Wei Ying, Pere Anneli, Koenker Roger, He Xuming
Department of Biostatistics, Columbia University, New York, NY, USA.
Stat Med. 2006 Apr 30;25(8):1369-82. doi: 10.1002/sim.2271.
Estimation of reference growth curves for children's height and weight has traditionally relied on normal theory to construct families of quantile curves based on samples from the reference population. Age-specific parametric transformation has been used to significantly broaden the applicability of these normal theory methods. Non-parametric quantile regression methods offer a complementary strategy for estimating conditional quantile functions. We compare estimated reference curves for height using the penalized likelihood approach of Cole and Green with quantile regression curves based on data used for modern Finnish reference charts. An advantage of the quantile regression approach is that it is relatively easy to incorporate prior growth and other covariates into the analysis of longitudinal growth data.

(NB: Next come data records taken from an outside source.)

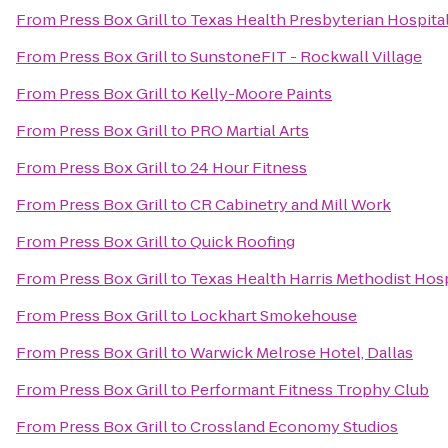
From
Press Box Grill
to
Texas Health Presbyterian Hospita
From
Press Box Grill
to
SunstoneFIT - Rockwall Village
From
Press Box Grill
to
Kelly-Moore Paints
From
Press Box Grill
to
PRO Martial Arts
From
Press Box Grill
to
24 Hour Fitness
From
Press Box Grill
to
CR Cabinetry and Mill Work
From
Press Box Grill
to
Quick Roofing
From
Press Box Grill
to
Texas Health Harris Methodist Hos
From
Press Box Grill
to
Lockhart Smokehouse
From
Press Box Grill
to
Warwick Melrose Hotel, Dallas
From
Press Box Grill
to
Performant Fitness Trophy Club
From
Press Box Grill
to
Crossland Economy Studios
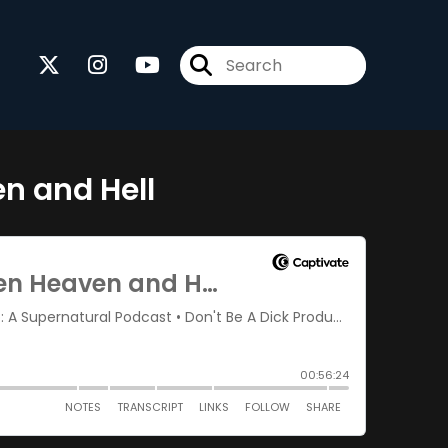
n and Hell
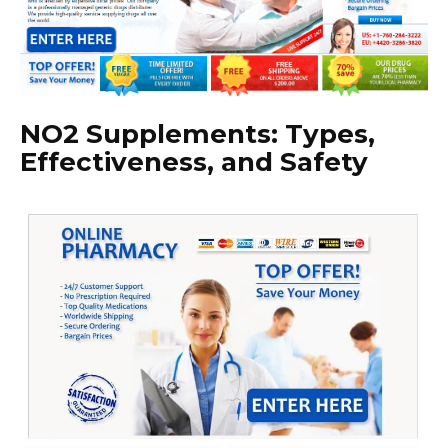
NO2 Supplements: Types,
Effectiveness, and Safety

Quantile specific autoregressive models for unequally spaced measurements are introduced and their application to diagnostic screening is illustrated.
儿童身高和体重参考生长曲线的估计传统上依赖于正态理论,基于参考人群的样本构建分位数曲线族。特定年龄的参数变换已被用于显著拓宽这些正态理论方法的适用性。非参数分位数回归方法为估计条件分位数函数提供了一种补充策略。我们将使用科尔和格林的惩罚似然方法估计的身高参考曲线与基于现代芬兰参考图表所用数据的分位数回归曲线进行比较。分位数回归方法的一个优点是,在纵向生长数据分析中纳入先前的生长情况和其他协变量相对容易。引入了用于不等间距测量的分位数特定自回归模型,并说明了其在诊断筛查中的应用。